Irony and Catastrophe: Environmental Crisis in Jan Svěrák’s Oil Globbers

Authors

BUBENÍČEK Petr

Year of publication 2023
Type Appeared in Conference without Proceedings
MU Faculty or unit

Faculty of Arts

Citation
Description The case study analyses the representation of ecological problems and prediction of today’s environmental crisis in Jan Svěrák’s fictional documentary Oil Globbers. Made at a time when the communist regime in Czechoslovakia was on the verge of collapse, and the dominant discourse eroded both on a political and ecological level, Svěrák’s Oscar-winning film builds its narrative on mystification and irony. Using the effects of classical animation, it presents a fictional species that inhabits a landscape destroyed by mining, feeds on plastic, breathes toxic fumes, and drinks petrol. The film factually reflects on the impacts of mineral extraction on a global scale; however, it chooses an ironic perspective on the related extinction topic.
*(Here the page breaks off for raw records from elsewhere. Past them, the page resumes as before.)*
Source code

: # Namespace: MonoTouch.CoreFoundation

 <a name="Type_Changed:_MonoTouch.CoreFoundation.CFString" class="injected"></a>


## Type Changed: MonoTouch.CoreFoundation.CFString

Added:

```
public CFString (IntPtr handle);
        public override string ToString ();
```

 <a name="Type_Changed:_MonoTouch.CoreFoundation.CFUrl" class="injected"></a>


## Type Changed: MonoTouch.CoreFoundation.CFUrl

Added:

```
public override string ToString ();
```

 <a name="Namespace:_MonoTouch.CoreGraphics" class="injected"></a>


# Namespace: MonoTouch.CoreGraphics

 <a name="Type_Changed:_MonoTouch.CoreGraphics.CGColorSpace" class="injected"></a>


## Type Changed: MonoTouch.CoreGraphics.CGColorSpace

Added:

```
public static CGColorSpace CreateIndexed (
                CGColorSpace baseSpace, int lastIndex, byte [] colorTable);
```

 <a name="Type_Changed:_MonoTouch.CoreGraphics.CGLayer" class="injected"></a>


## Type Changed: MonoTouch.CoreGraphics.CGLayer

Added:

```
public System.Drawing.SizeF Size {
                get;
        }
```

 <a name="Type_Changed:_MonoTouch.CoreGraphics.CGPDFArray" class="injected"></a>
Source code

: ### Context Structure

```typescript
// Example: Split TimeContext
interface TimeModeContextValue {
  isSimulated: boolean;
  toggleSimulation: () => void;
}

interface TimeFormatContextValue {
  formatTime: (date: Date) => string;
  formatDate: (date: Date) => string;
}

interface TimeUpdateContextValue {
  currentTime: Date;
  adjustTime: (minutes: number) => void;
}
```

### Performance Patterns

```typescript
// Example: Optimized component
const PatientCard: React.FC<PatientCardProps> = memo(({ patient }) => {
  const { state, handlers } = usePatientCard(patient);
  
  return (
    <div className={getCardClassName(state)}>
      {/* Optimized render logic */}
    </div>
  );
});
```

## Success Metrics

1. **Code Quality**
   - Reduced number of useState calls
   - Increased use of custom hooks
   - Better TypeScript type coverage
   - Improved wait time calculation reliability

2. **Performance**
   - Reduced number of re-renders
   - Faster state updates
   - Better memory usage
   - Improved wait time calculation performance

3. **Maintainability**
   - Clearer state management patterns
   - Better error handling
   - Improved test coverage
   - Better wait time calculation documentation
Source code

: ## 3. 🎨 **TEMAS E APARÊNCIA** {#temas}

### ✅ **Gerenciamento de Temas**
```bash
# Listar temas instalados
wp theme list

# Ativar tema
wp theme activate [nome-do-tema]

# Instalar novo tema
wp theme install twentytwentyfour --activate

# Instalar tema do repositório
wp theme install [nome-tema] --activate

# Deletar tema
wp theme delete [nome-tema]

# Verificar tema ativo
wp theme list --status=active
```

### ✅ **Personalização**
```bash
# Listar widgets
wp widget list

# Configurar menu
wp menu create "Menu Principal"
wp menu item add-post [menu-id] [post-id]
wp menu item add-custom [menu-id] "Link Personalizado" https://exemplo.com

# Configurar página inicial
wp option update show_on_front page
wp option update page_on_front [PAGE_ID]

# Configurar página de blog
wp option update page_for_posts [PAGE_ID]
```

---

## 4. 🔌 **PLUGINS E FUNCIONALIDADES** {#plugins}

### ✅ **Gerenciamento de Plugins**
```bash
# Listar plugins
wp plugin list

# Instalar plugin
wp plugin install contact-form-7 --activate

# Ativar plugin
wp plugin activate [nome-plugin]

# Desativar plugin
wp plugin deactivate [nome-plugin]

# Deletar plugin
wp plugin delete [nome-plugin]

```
The oil globbers’ hope for survival lies in further environmental degradation. The film raises many issues, including the question of adaptation, i.e., the process of change and survival in new conditions. While animals adapt to their environment, people choose their future: in this case, they choose the path of oil globbers. The depleted environment, however, is reflected in humans, inscribed in them, and changing them. The paper aims to show, firstly, how environmental threats and responses to them are represented in the film and, secondly, from what (media and cultural) sources this “adaptation” is based.